Bitcoin Forum

can you make OP_CHECKHASHVERIFY to remove the last stack item?
then you can add OP_DEPTH 0 OP_EQUAL at the end of the public sig which will cause old clients to reliably fail verification unless they verify the script - i.e. support bip17.

Huh? You don't WANT old client to fail verification unless you purposely want to fork the chain, and if we do that, we might as well make other changes, too.

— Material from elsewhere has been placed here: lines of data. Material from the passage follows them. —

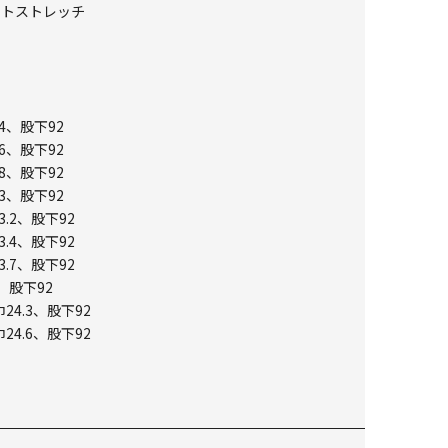
ストストレッチ
4、股下92
6、股下92
8、股下92
3、股下92
3.2、股下92
3.4、股下92
3.7、股下92
、股下92
24.3、股下92
24.6、股下92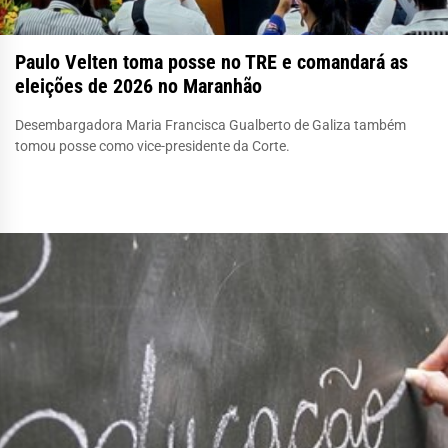
Paulo Velten toma posse no TRE e comandará as
eleições de 2026 no Maranhão
Desembargadora Maria Francisca Gualberto de Galiza também
tomou posse como vice-presidente da Corte.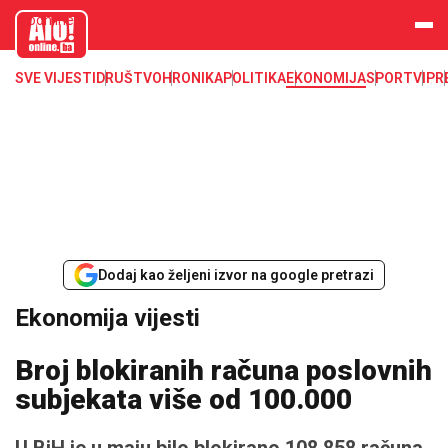
aloonline.b
a
SVE VIJESTI
DRUŠTVO
HRONIKA
POLITIKA
EKONOMIJA
SPORT
VIP
R
Dodaj kao željeni izvor na google pretrazi
Ekonomija vijesti
Broj blokiranih računa poslovnih
subjekata više od 100.000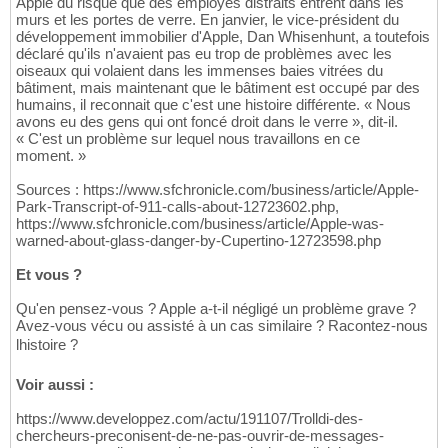
Apple du risque que des employés distraits entrent dans les
murs et les portes de verre. En janvier, le vice-président du
développement immobilier d'Apple, Dan Whisenhunt, a toutefois
déclaré qu'ils n'avaient pas eu trop de problèmes avec les
oiseaux qui volaient dans les immenses baies vitrées du
bâtiment, mais maintenant que le bâtiment est occupé par des
humains, il reconnait que c'est une histoire différente. « Nous
avons eu des gens qui ont foncé droit dans le verre », dit-il.
« C'est un problème sur lequel nous travaillons en ce
moment. »
Sources : https://www.sfchronicle.com/business/article/Apple-
Park-Transcript-of-911-calls-about-12723602.php,
https://www.sfchronicle.com/business/article/Apple-was-
warned-about-glass-danger-by-Cupertino-12723598.php
Et vous ?
Qu'en pensez-vous ? Apple a-t-il négligé un problème grave ?
Avez-vous vécu ou assisté à un cas similaire ? Racontez-nous
lhistoire ?
Voir aussi :
https://www.developpez.com/actu/191107/Trolldi-des-
chercheurs-preconisent-de-ne-pas-ouvrir-de-messages-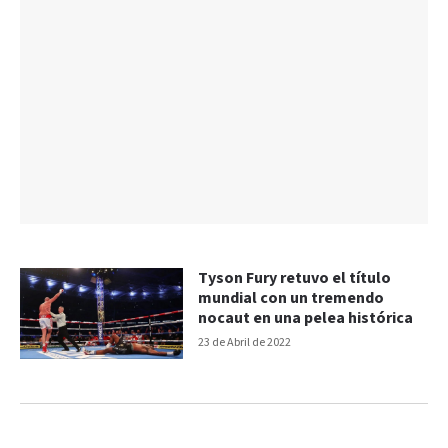
Tyson Fury retuvo el título
mundial con un tremendo
nocaut en una pelea histórica
23 de Abril de 2022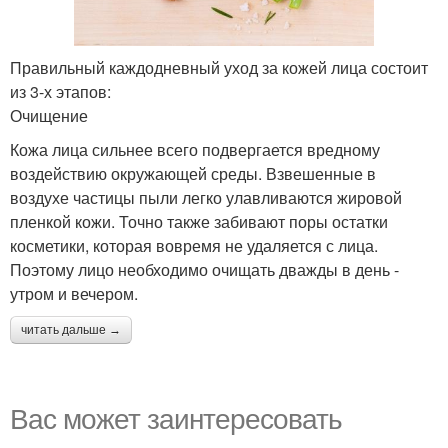
Правильный каждодневный уход за кожей лица состоит
из 3-х этапов:
Очищение
Кожа лица сильнее всего подвергается вредному
воздействию окружающей среды. Взвешенные в
воздухе частицы пыли легко улавливаются жировой
пленкой кожи. Точно также забивают поры остатки
косметики, которая вовремя не удаляется с лица.
Поэтому лицо необходимо очищать дважды в день -
утром и вечером.
читать дальше →
Вас может заинтересовать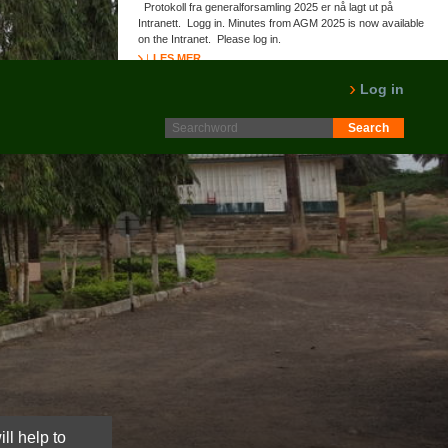
Protokoll fra generalforsamling 2025 er nå lagt ut på
Intranett. Logg in. Minutes from AGM 2025 is now available
on the Intranet. Please log in.
LES MER
Log in
ll help to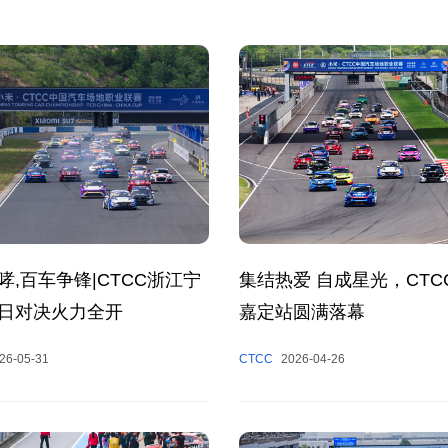
哮,百车争锋|CTCC浙江宁
集结热爱 自成星光，CTC
日对决火力全开
嘉定站圆满落幕
26-05-31
CTCC
2026-04-26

If the old clients aren't a majority why would it fork the chain?
If they are a majority, the alternative will be that all BIP17 transactions are spendable by anyone.
What am i missing here?

If the old clients won't verify it, they will reject the block containing it entirely, no matter how many other nodes say it's legit.

bummer
:)

how about this:

sig1 OP_0 sig1 sig2 SEPARATOR 2 pub1 pub2 2 checkmultisig pub1

hash <hash(pub1)> compare checksig <hash(x)> OP_CHECKHASHVERIFY OP_DROP

x is all the mess from the separator up to the hash(x)
the pub will be twice as long but at a const. length (the complex script can be as long is it needs)
an old client will always verify at least the first sig

Could use OP_DUP and such instead of the sig twice... but not too bad of an idea, actually! Addresses would end up a little long, but maybe not entirely unmanagable: 8TAwKxdJjw3tjdWJFhLg3PPnhaYFic1rHzDMTqmZukt1d2y8yFwEhAJndKcBM (length 61)

This is based on 1 byte version (= 5), 20 bytes "script hash", 20 bytes "script hash" XOR "first signature hash" (so you can't change one without changing the other...), and then the usual 4 bytes checksum.